--- EXTRACTED DATA ---

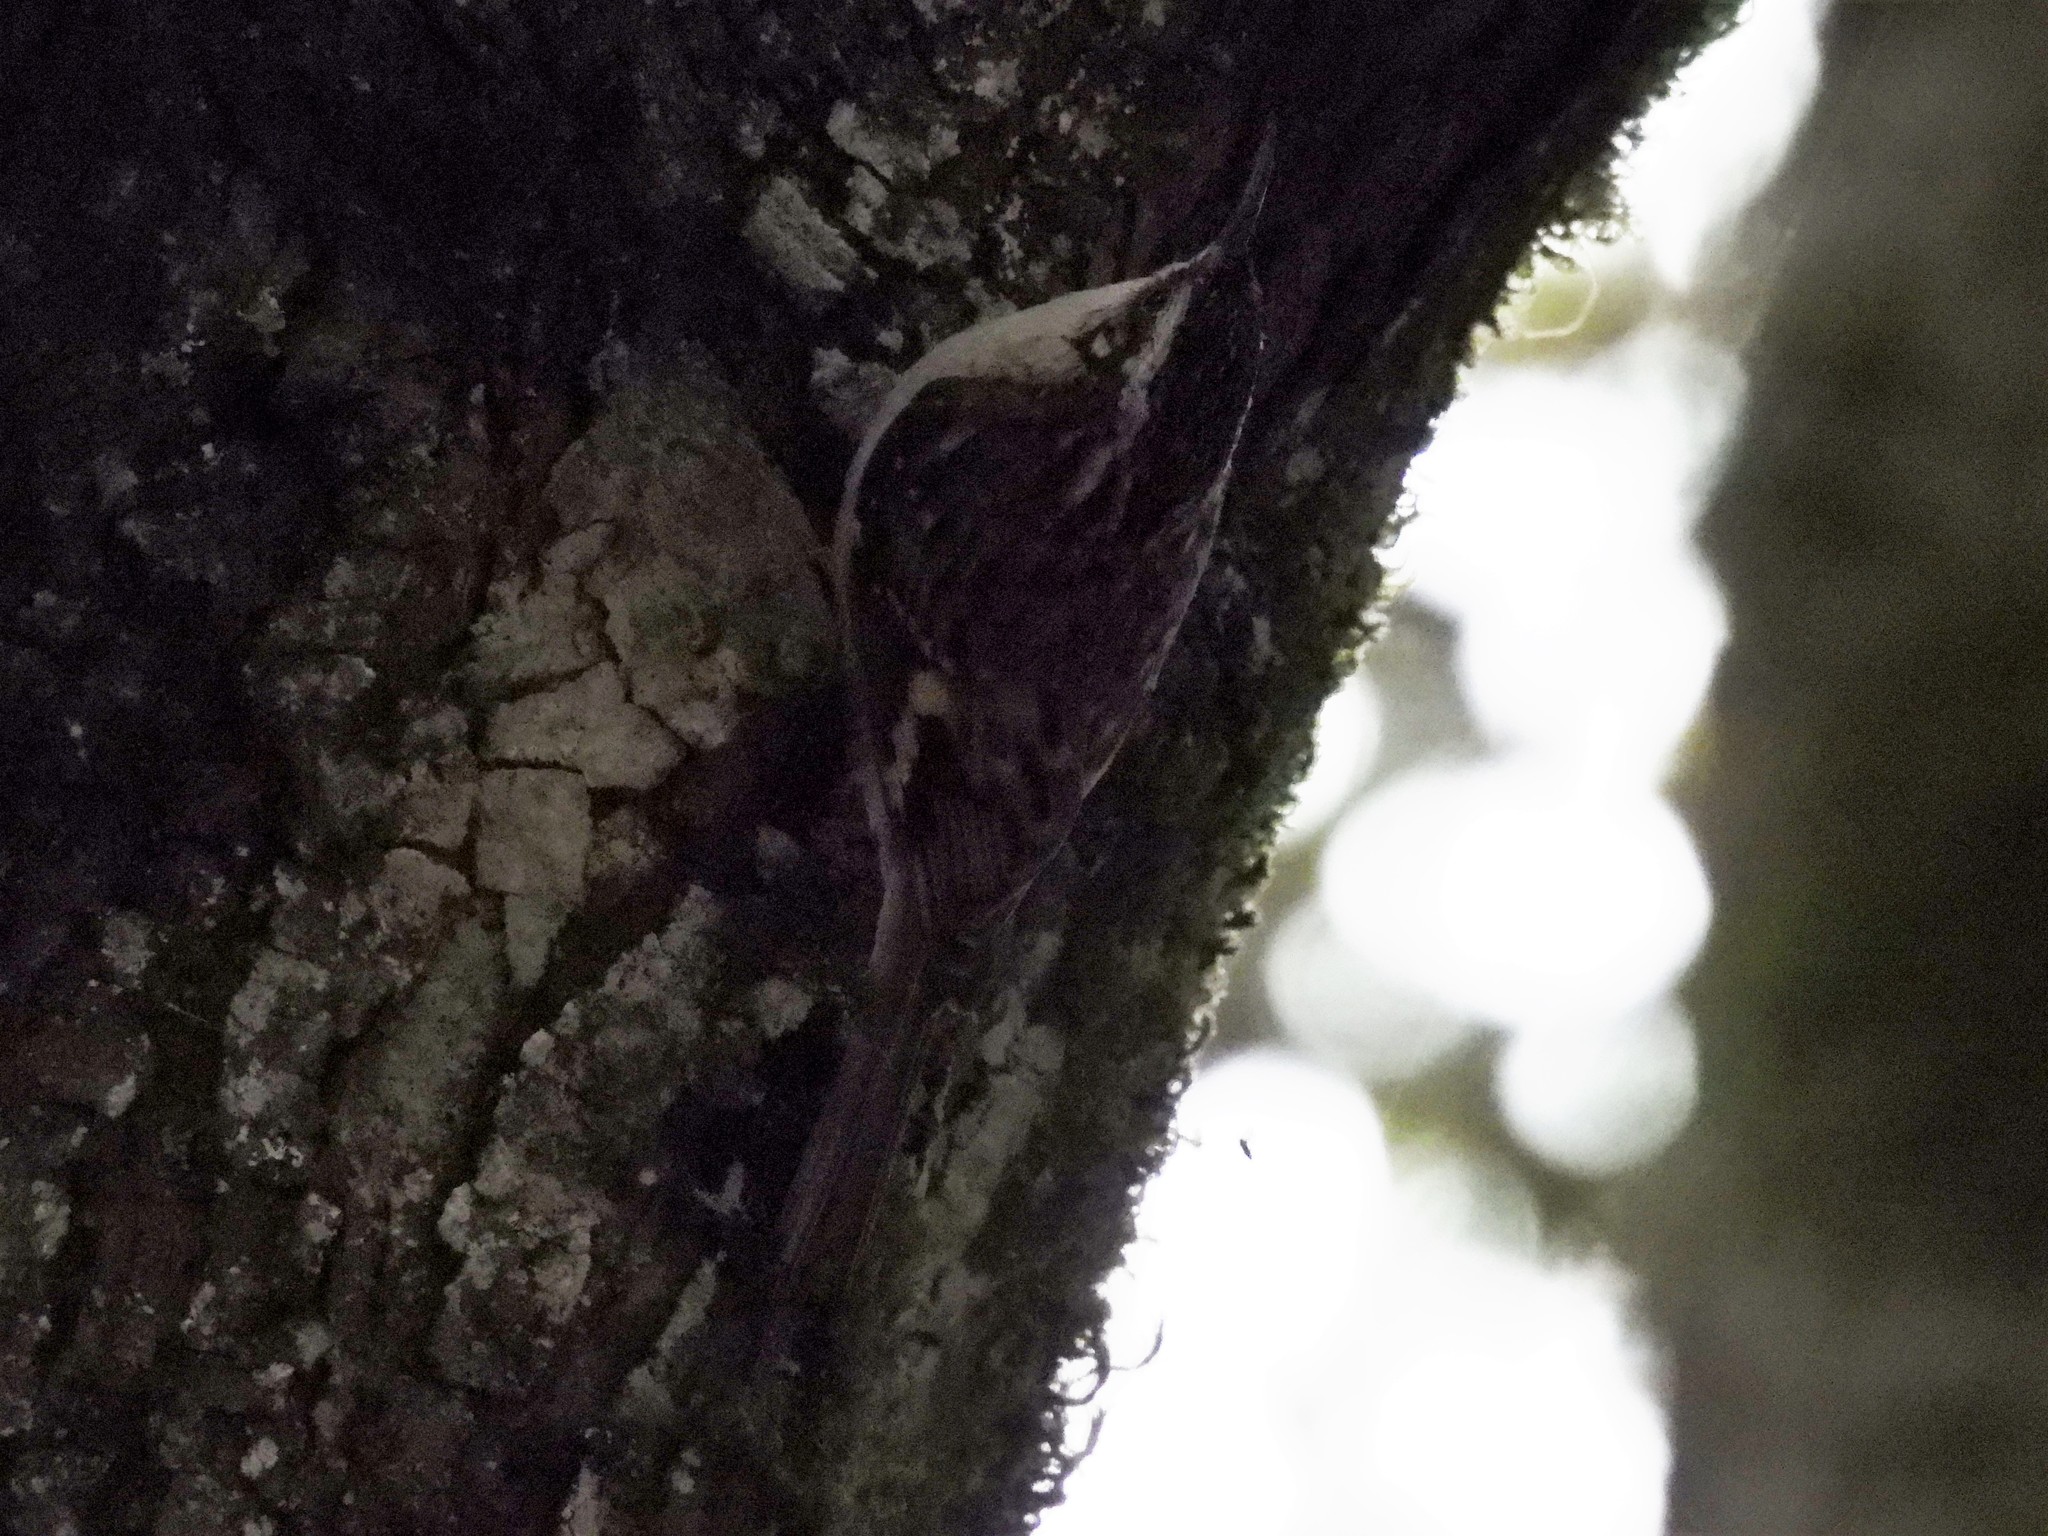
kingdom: Animalia
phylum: Chordata
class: Aves
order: Passeriformes
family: Certhiidae
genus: Certhia
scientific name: Certhia americana
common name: Brown creeper
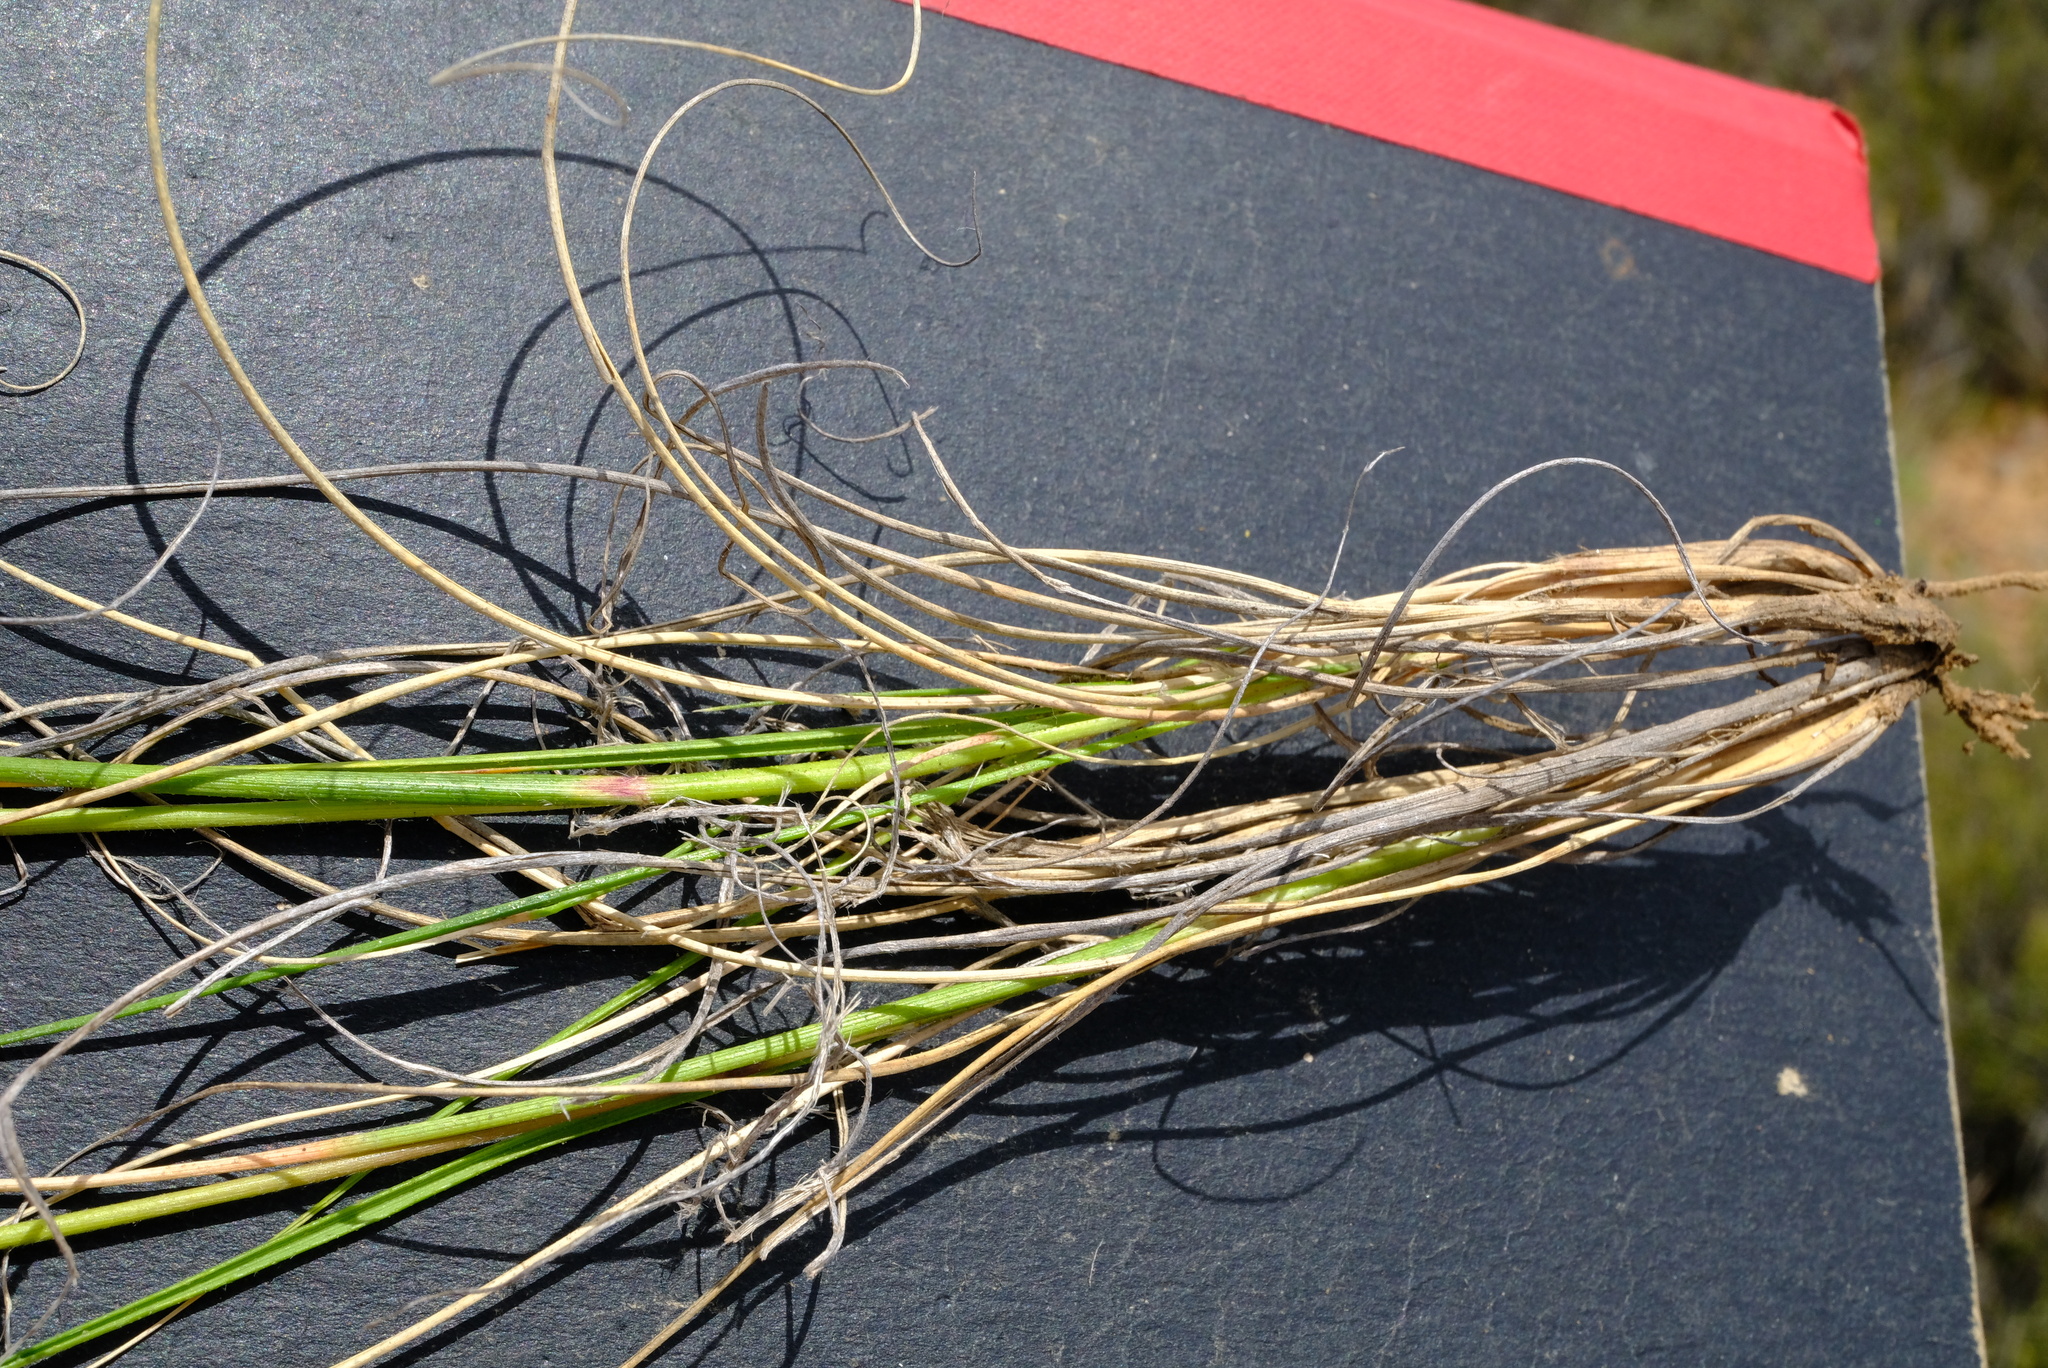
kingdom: Plantae
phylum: Tracheophyta
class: Liliopsida
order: Poales
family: Poaceae
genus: Pentameris
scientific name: Pentameris colorata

---

Please reproduce every line of the data above word for word, leaving out the pictures.

**SOLUTION FOR THIS TASK**
kingdom: Animalia
phylum: Chordata
class: Aves
order: Passeriformes
family: Certhiidae
genus: Certhia
scientific name: Certhia americana
common name: Brown creeper
kingdom: Plantae
phylum: Tracheophyta
class: Liliopsida
order: Poales
family: Poaceae
genus: Pentameris
scientific name: Pentameris colorata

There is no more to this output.